(Transcribed page contents)

────────────────────

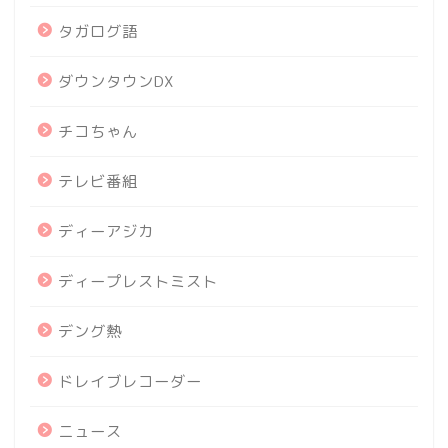
タガログ語
ダウンタウンDX
チコちゃん
テレビ番組
ディーアジカ
ディープレストミスト
デング熱
ドレイブレコーダー
ニュース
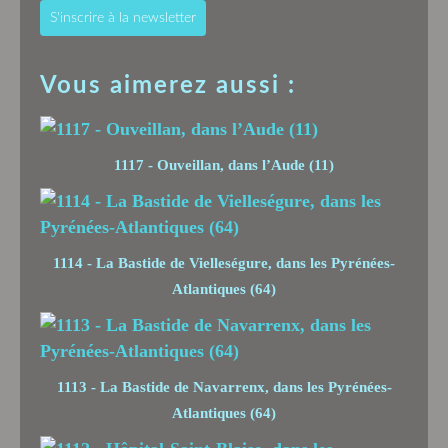
S'inscrire à la newsletter
Vous aimerez aussi :
1117 - Ouveillan, dans l’Aude (11)
1114 - La Bastide de Vielleségure, dans les Pyrénées-
Atlantiques (64)
1113 - La Bastide de Navarrenx, dans les Pyrénées-
Atlantiques (64)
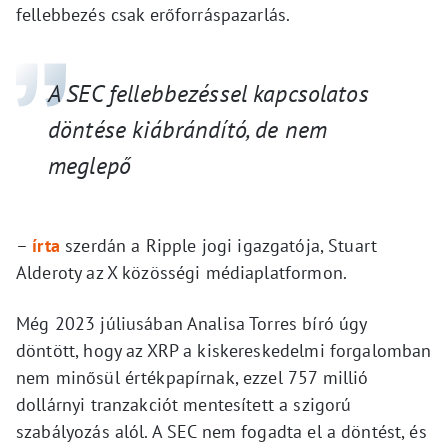
fellebbezés csak erőforráspazarlás.
A SEC fellebbezéssel kapcsolatos
döntése kiábrándító, de nem
meglepő
–
írta
szerdán a Ripple jogi igazgatója, Stuart
Alderoty az X közösségi médiaplatformon.
Még 2023 júliusában Analisa Torres bíró úgy
döntött, hogy az XRP a kiskereskedelmi forgalomban
nem minősül értékpapírnak, ezzel 757 millió
dollárnyi tranzakciót mentesített a szigorú
szabályozás alól. A SEC nem fogadta el a döntést, és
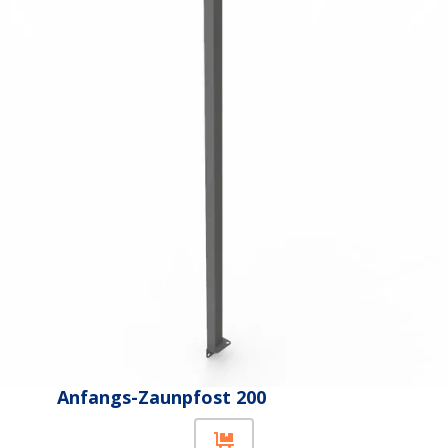
Anfangs-Zaunpfost 200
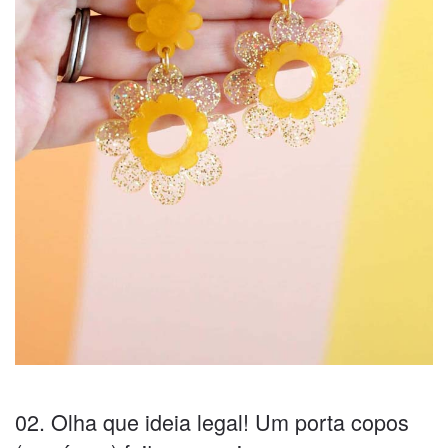
02. Olha que ideia legal! Um porta copos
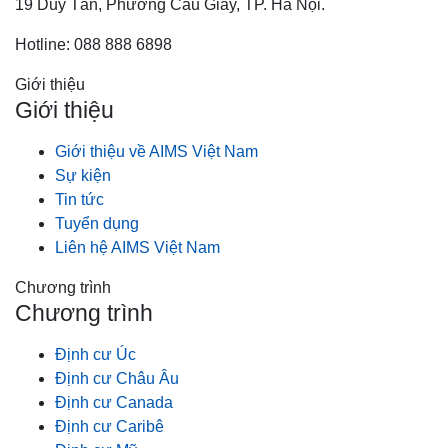
19 Duy Tân, Phường Cầu Giấy, TP. Hà Nội.
Hotline: 088 888 6898
Giới thiệu
Giới thiệu
Giới thiệu về AIMS Việt Nam
Sự kiện
Tin tức
Tuyển dụng
Liên hệ AIMS Việt Nam
Chương trình
Chương trình
Định cư Úc
Định cư Châu Âu
Định cư Canada
Định cư Caribê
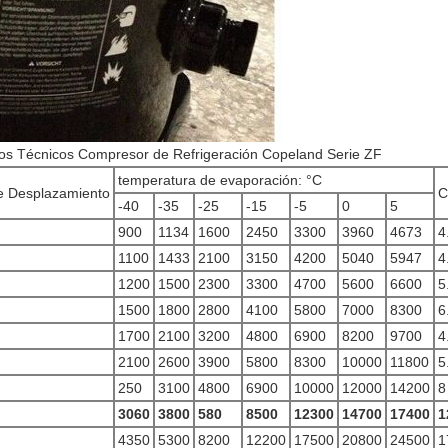
os Técnicos Compresor de Refrigeración Copeland Serie ZF
temperatura de evaporación: °C
de Desplazamiento
C
-40
-35
-25
-15
-5
0
5
900
1134
1600
2450
3300
3960
4673
4
1100
1433
2100
3150
4200
5040
5947
4
1200
1500
2300
3300
4700
5600
6600
5
1500
1800
2800
4100
5800
7000
8300
6
1700
2100
3200
4800
6900
8200
9700
4
2100
2600
3900
5800
8300
10000
11800
5
250
3100
4800
6900
10000
12000
14200
8
3060
3800
580
8500
12300
14700
17400
1
4350
5300
8200
12200
17500
20800
24500
1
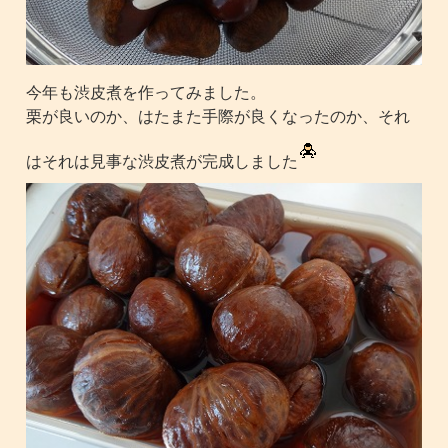
今年も渋皮煮を作ってみました。
栗が良いのか、はたまた手際が良くなったのか、それ
はそれは見事な渋皮煮が完成しました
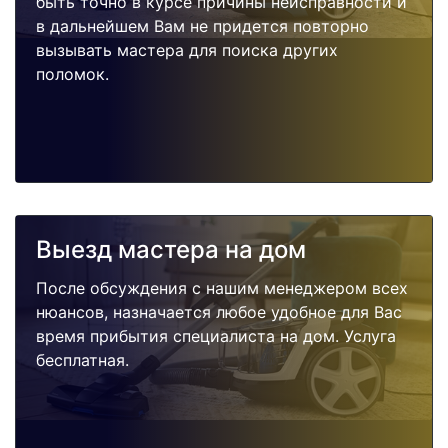
быть точно в курсе причины неисправности и
в дальнейшем Вам не придется повторно
вызывать мастера для поиска других
поломок.
Выезд мастера на дом
После обсуждения с нашим менеджером всех
нюансов, назначается любое удобное для Вас
время прибытия специалиста на дом. Услуга
бесплатная.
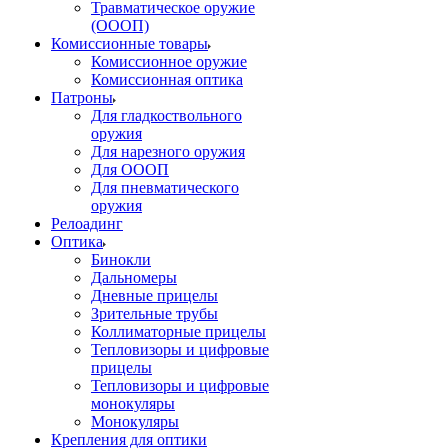
Травматическое оружие
(ОООП)
Комиссионные товары
Комиссионное оружие
Комиссионная оптика
Патроны
Для гладкоствольного
оружия
Для нарезного оружия
Для ОООП
Для пневматического
оружия
Релоадинг
Оптика
Бинокли
Дальномеры
Дневные прицелы
Зрительные трубы
Коллиматорные прицелы
Тепловизоры и цифровые
прицелы
Тепловизоры и цифровые
монокуляры
Монокуляры
Крепления для оптики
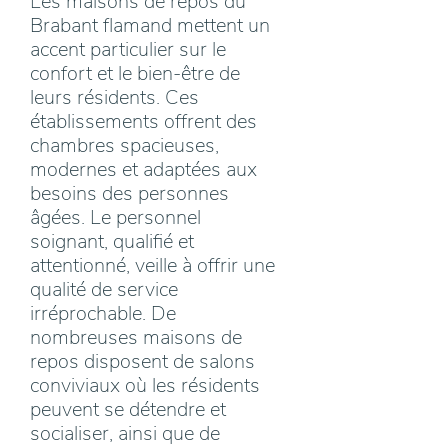
Les maisons de repos du
Brabant flamand mettent un
accent particulier sur le
confort et le bien-être de
leurs résidents. Ces
établissements offrent des
chambres spacieuses,
modernes et adaptées aux
besoins des personnes
âgées. Le personnel
soignant, qualifié et
attentionné, veille à offrir une
qualité de service
irréprochable. De
nombreuses maisons de
repos disposent de salons
conviviaux où les résidents
peuvent se détendre et
socialiser, ainsi que de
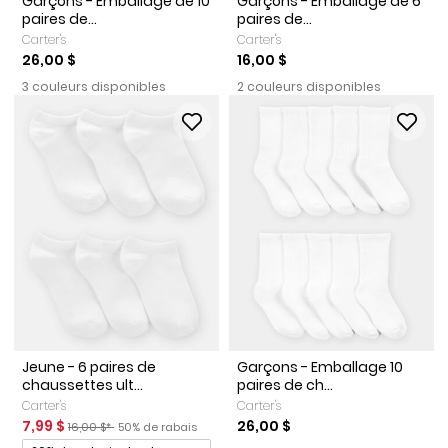
Garçons - Emballage de 10
Garçons - Emballage de 6
paires de...
paires de...
Carter's
Carter's
26,00 $
16,00 $
3 couleurs disponibles
2 couleurs disponibles
Jeune - 6 paires de
Garçons - Emballage 10
chaussettes ult...
paires de ch...
Carter's
Carter's
Prix de solde
Prix ​​de détail suggéré par le fabricant
Pourcentage de rabais
7,99 $
26,00 $
16,00 $*
50% de rabais
Promotions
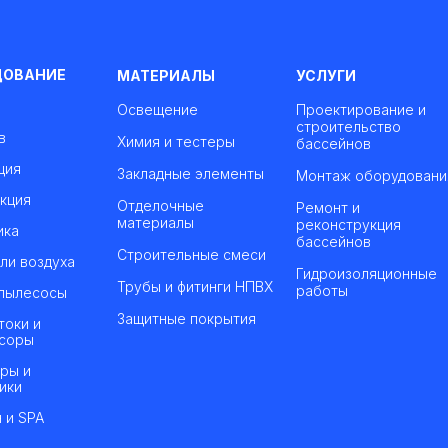
ДОВАНИЕ
МАТЕРИАЛЫ
УСЛУГИ
Освещение
Проектирование и
строительство
в
Химия и тестеры
бассейнов
ция
Закладные элементы
Монтаж оборудовани
кция
Отделочные
Ремонт и
материалы
реконструкция
ика
бассейнов
Строительные смеси
ли воздуха
Гидроизоляционные
Трубы и фитинги НПВХ
работы
пылесосы
Защитные покрытия
токи и
соры
ры и
ики
 и SPA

────────────────────

__Problem details__: When you copy the data above, reproduce each line exactly and skip every image.

__Task solution__:
タガログ語
ダウンタウンDX
チコちゃん
テレビ番組
ディーアジカ
ディープレストミスト
デング熱
ドレイブレコーダー
ニュース
S'inscrire à la newsletter
Vous aimerez aussi :
1117 - Ouveillan, dans l’Aude (11)
1114 - La Bastide de Vielleségure, dans les Pyrénées-
Atlantiques (64)
1113 - La Bastide de Navarrenx, dans les Pyrénées-
Atlantiques (64)
fellebbezés csak erőforráspazarlás.
A SEC fellebbezéssel kapcsolatos
döntése kiábrándító, de nem
meglepő
–
írta
szerdán a Ripple jogi igazgatója, Stuart
Alderoty az X közösségi médiaplatformon.
Még 2023 júliusában Analisa Torres bíró úgy
döntött, hogy az XRP a kiskereskedelmi forgalomban
nem minősül értékpapírnak, ezzel 757 millió
dollárnyi tranzakciót mentesített a szigorú
szabályozás alól. A SEC nem fogadta el a döntést, és
Anfangs-Zaunpfost 200
02. Olha que ideia legal! Um porta copos
19 Duy Tân, Phường Cầu Giấy, TP. Hà Nội.
Hotline: 088 888 6898
Giới thiệu
Giới thiệu
Giới thiệu về AIMS Việt Nam
Sự kiện
Tin tức
Tuyển dụng
Liên hệ AIMS Việt Nam
Chương trình
Chương trình
Định cư Úc
Định cư Châu Âu
Định cư Canada
Định cư Caribê
os Técnicos Compresor de Refrigeración Copeland Serie ZF
temperatura de evaporación: °C
de Desplazamiento
C
-40
-35
-25
-15
-5
0
5
900
1134
1600
2450
3300
3960
4673
4
1100
1433
2100
3150
4200
5040
5947
4
1200
1500
2300
3300
4700
5600
6600
5
1500
1800
2800
4100
5800
7000
8300
6
1700
2100
3200
4800
6900
8200
9700
4
2100
2600
3900
5800
8300
10000
11800
5
250
3100
4800
6900
10000
12000
14200
8
3060
3800
580
8500
12300
14700
17400
1
4350
5300
8200
12200
17500
20800
24500
1
今年も渋皮煮を作ってみました。
栗が良いのか、はたまた手際が良くなったのか、それ
はそれは見事な渋皮煮が完成しました
быть точно в курсе причины неисправности и
в дальнейшем Вам не придется повторно
вызывать мастера для поиска других
поломок.
Выезд мастера на дом
После обсуждения с нашим менеджером всех
нюансов, назначается любое удобное для Вас
время прибытия специалиста на дом. Услуга
бесплатная.
Травматическое оружие
(ОООП)
Комиссионные товары
Комиссионное оружие
Комиссионная оптика
Патроны
Для гладкоствольного
оружия
Для нарезного оружия
Для ОООП
Для пневматического
оружия
Релоадинг
Оптика
Бинокли
Дальномеры
Дневные прицелы
Зрительные трубы
Коллиматорные прицелы
Тепловизоры и цифровые
прицелы
Тепловизоры и цифровые
монокуляры
Монокуляры
Крепления для оптики
Les maisons de repos du
Brabant flamand mettent un
accent particulier sur le
confort et le bien-être de
leurs résidents. Ces
établissements offrent des
chambres spacieuses,
modernes et adaptées aux
besoins des personnes
âgées. Le personnel
soignant, qualifié et
attentionné, veille à offrir une
qualité de service
irréprochable. De
nombreuses maisons de
repos disposent de salons
conviviaux où les résidents
peuvent se détendre et
socialiser, ainsi que de
Garçons - Emballage de 10
Garçons - Emballage de 6
paires de...
paires de...
Carter's
Carter's
26,00 $
16,00 $
3 couleurs disponibles
2 couleurs disponibles
Jeune - 6 paires de
Garçons - Emballage 10
chaussettes ult...
paires de ch...
Carter's
Carter's
Prix de solde
Prix ​​de détail suggéré par le fabricant
Pourcentage de rabais
7,99 $
26,00 $
16,00 $*
50% de rabais
Promotions
ДОВАНИЕ
МАТЕРИАЛЫ
УСЛУГИ
Освещение
Проектирование и
строительство
в
Химия и тестеры
бассейнов
ция
Закладные элементы
Монтаж оборудовани
кция
Отделочные
Ремонт и
материалы
реконструкция
ика
бассейнов
Строительные смеси
ли воздуха
Гидроизоляционные
Трубы и фитинги НПВХ
работы
пылесосы
Защитные покрытия
токи и
соры
ры и
ики
 и SPA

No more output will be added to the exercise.